When asked last week by CTV’s Evan Solomon to justify the commodification of links, Rodriguez replied: “Because there’s a value to that. If you click on the link and go to the news, there’s a value to that.”
In other words, he just made it up and completely ignored that the Supreme Court of Canada ruled in 2011 that links don’t have a commercial value.
As Philip Palmer, a retired public-service lawyer who once worked on drafting the Broadcasting Act and is now vice-chair of the Internet Society Canada Chapter, put it to me:
“(The Minister’s) purpose is to take something without monetary value (or, at least, not much to the platform) and by reversing the onus, create value in the link for the platform. It is purely arbitrary. Only the coercive value of the process creates value, which, as it is not rooted in any market values, must be artificial. Essentially, the news organization says “make a juicy offer or some CRTC approved arbitrator will be mandated to determine a value as the statute asserts there must be one. . . . The whole scheme is ultra vires.”

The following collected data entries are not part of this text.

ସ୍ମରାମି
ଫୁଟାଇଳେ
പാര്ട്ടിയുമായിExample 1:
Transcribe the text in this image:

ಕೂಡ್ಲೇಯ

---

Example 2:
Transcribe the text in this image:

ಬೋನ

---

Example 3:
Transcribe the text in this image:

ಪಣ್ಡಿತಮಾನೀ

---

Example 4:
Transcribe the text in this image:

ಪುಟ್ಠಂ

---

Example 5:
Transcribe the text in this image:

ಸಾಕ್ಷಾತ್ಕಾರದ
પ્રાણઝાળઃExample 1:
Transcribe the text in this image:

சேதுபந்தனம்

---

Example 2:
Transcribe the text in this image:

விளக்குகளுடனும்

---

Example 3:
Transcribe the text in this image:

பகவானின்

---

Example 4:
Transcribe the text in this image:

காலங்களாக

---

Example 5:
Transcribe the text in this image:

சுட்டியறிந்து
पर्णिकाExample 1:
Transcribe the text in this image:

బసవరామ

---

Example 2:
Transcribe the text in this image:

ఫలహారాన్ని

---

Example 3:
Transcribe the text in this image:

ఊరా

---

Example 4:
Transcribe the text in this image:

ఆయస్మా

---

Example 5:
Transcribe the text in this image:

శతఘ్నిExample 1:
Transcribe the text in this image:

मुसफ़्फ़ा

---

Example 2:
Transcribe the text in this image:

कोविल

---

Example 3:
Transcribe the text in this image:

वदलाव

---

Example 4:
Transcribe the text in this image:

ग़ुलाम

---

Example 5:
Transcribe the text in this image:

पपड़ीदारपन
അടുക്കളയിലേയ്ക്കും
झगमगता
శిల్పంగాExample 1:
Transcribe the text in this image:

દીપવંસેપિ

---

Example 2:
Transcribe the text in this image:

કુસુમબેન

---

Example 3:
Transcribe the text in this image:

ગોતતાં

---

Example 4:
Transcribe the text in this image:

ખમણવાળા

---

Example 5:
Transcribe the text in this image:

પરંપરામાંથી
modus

In other words, the government of Canada has invented an economic value for something that doesn’t actually have one in order to justify and execute a transfer of wealth from people it doesn’t like to people it does like and wants to be liked by.

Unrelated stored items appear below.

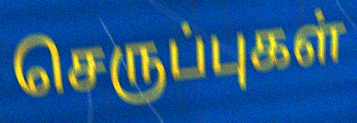
செருப்புகள்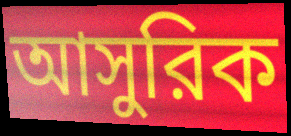
আসুরিকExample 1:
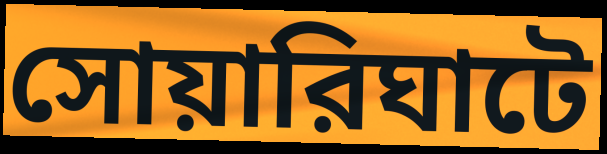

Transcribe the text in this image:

সোয়ারিঘাটে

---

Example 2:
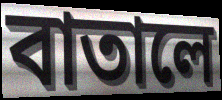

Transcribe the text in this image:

বাতালে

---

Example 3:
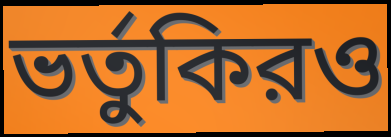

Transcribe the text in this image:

ভর্তুকিরও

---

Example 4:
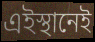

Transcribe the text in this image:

এইস্থানেই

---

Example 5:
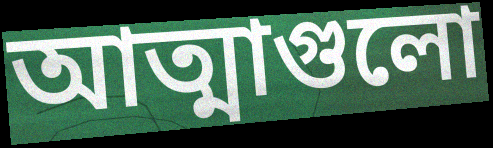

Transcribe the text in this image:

আত্মাগুলো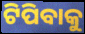
ଟିପିବାକୁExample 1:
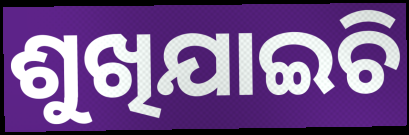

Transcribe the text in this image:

ଶୁଖିଯାଇଚି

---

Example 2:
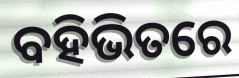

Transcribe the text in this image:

ବହିଭିତରେ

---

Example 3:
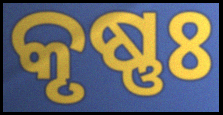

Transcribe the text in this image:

କୃଷ୍ଣଃ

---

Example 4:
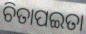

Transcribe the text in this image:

ଚିତାପଇତା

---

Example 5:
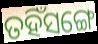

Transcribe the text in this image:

ତହିଁସଙ୍ଗେ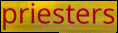
priesters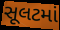
સૂલટમાં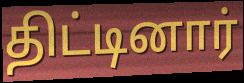
திட்டினார்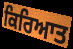
ਕਿਰਿਆਤ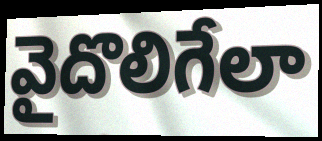
వైదొలిగేలా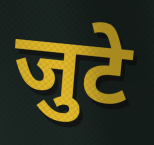
जुटेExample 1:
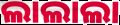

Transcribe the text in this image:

ଲାଲାଲା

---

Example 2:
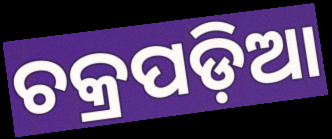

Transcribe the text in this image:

ଚକ୍ରପଡ଼ିଆ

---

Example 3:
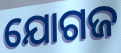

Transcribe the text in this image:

ଯୋଗଜ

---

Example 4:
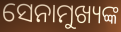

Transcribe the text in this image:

ସେନାମୁଖ୍ୟଙ୍କ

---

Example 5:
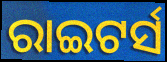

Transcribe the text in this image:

ରାଇଟର୍ସ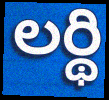
లర్థి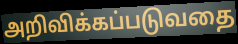
அறிவிக்கப்படுவதை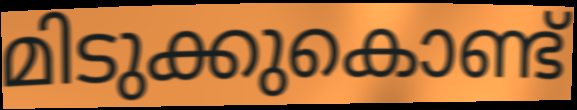
മിടുക്കുകൊണ്ട്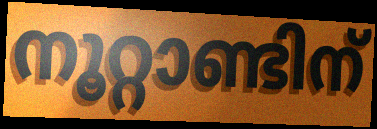
നൂറ്റാണ്ടിന്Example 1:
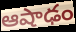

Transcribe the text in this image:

ఆషాఢం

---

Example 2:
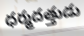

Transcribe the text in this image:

ధర్మదత్తుడు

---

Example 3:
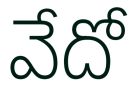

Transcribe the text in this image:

వేదో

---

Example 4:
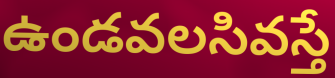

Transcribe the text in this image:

ఉండవలసివస్తే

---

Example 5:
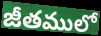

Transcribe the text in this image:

జీతములోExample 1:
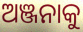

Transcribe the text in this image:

ଅଞ୍ଜନାକୁ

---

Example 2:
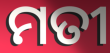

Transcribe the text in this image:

ମତୀ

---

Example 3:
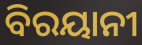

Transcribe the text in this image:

ବିରୟାନୀ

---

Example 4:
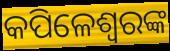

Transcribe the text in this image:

କପିଳେଶ୍ବରଙ୍କ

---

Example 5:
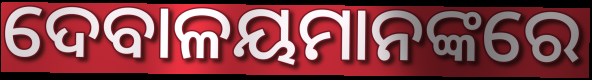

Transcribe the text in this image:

ଦେବାଳୟମାନଙ୍କରେ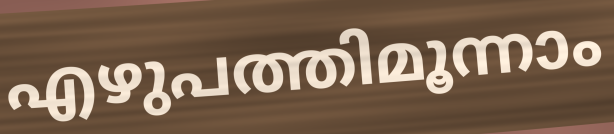
എഴുപത്തിമൂന്നാംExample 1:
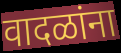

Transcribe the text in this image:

वादळांना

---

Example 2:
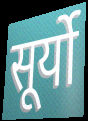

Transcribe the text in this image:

सूर्यो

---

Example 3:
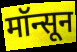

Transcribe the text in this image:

मॉन्सून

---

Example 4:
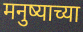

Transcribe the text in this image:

मनुष्याच्या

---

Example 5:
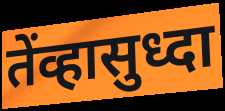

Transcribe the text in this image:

तेंव्हासुध्दा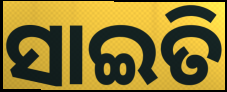
ସାଇତିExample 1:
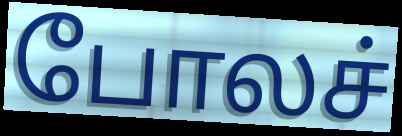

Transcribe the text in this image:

போலச்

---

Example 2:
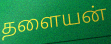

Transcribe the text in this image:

தளையன்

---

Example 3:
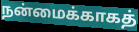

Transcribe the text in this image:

நன்மைக்காகத்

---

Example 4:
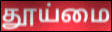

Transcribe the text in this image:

தூய்மை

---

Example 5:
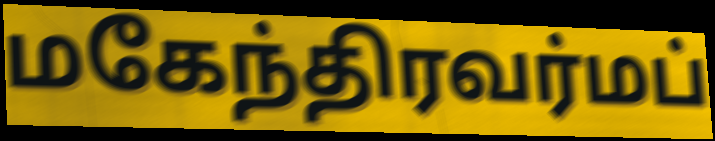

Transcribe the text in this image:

மகேந்திரவர்மப்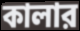
কালার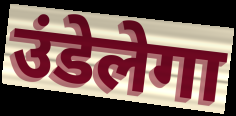
उंडेलेगाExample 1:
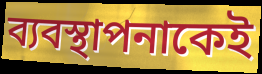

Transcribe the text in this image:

ব্যবস্থাপনাকেই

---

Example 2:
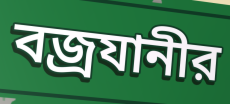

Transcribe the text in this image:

বজ্রযানীর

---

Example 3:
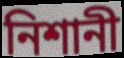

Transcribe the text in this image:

নিশানী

Dr. Michael Geist, Canada Research chair in Internet Law at the University of Ottawa law school, described it this way in a blog:
“If the principle was that links have value requiring compensation, then why shouldn’t I be required to pay for linking to the same article? Why should the platform be required to pay and not the person that posted the link? The government isn’t interested in requiring me to pay for a link, however, only large Internet companies who refer millions of users back to the media sites.”
This is a framework so flawed — so entirely without rational merit — that it could drive news organizations to externally post — Ka-ching! — as much as they can while incenting the subjects of this holdup — the web giants — to restrict the number of news links permitted. In other words, once the dust settles, citizens may very well get less access to news via social media — if they get any at all. Given the international implications, this pay-just-because-we-say-so concept sets a precedent social media companies are unlikely to concede without a fight. Which I’m sure is also not what publishers who need money now and not five years from now had in mind. At least those publishers who are comfortable taking money or legislative favours from government. Not all are, and C-18 of course punishes them but that, too, is for another day.
Bill C-18’s backers insist its goal is the preservation of a free and independent press. It’s difficult to see that outcome coming from legislation that could make Canada’s news industry permanently dependent not on readers but upon the ongoing prosperity of American multinationals in dominant market positions.
Oh, and making sure they are looked upon kindly by the CRTC’s nine cabinet appointees — Canada’s newest, biggest and baddest news business regulators.
Peter Menzies is a senior fellow with the Macdonald-Laurier Institute, past vice-chair of the CRTC and a former newspaper publisher.